== Instructions to follow ==
Copy the text of every entry below word for word, omitting the pictures.

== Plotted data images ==
--------------------------------------------------
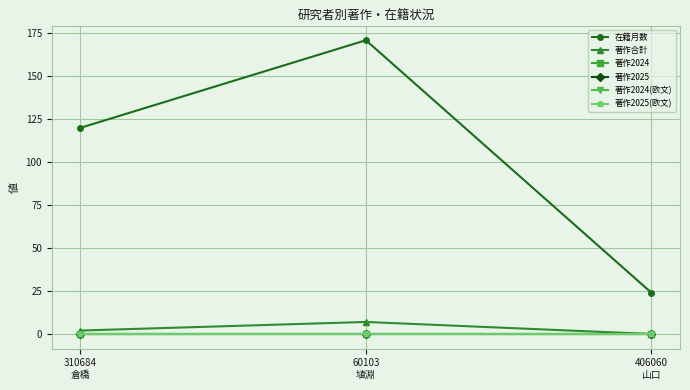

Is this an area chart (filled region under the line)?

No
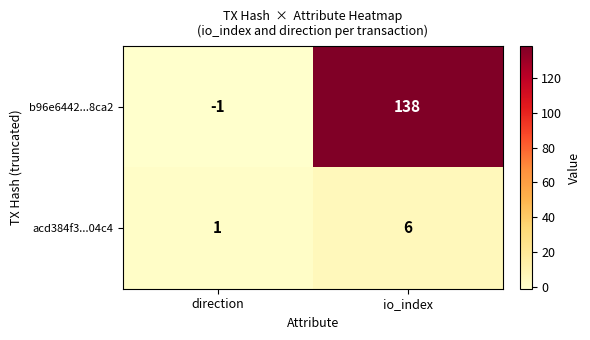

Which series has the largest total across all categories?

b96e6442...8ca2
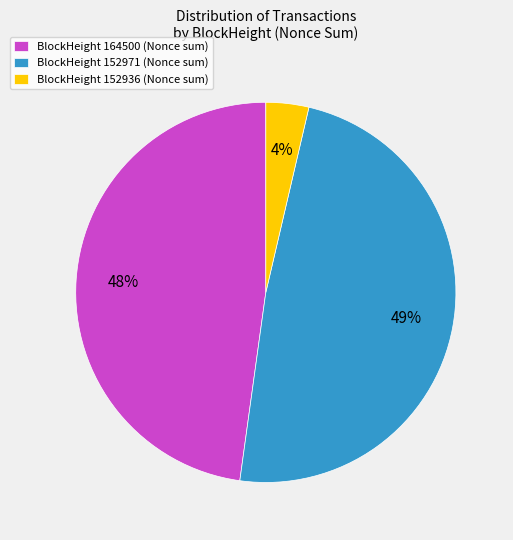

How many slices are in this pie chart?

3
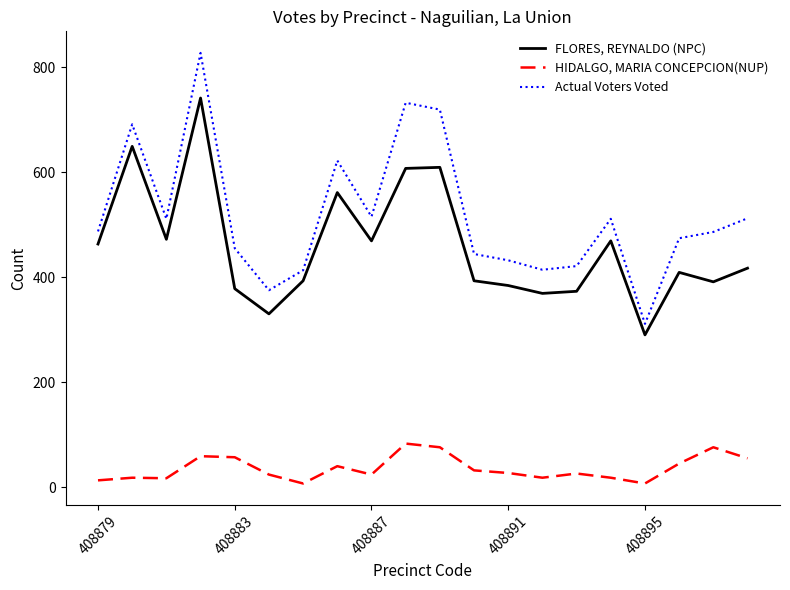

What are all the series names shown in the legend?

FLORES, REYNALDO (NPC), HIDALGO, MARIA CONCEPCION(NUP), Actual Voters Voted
--------------------------------------------------
== Result below ==
Is this an area chart (filled region under the line)?

No

Which series has the largest total across all categories?

b96e6442...8ca2

How many slices are in this pie chart?

3

What are all the series names shown in the legend?

FLORES, REYNALDO (NPC), HIDALGO, MARIA CONCEPCION(NUP), Actual Voters Voted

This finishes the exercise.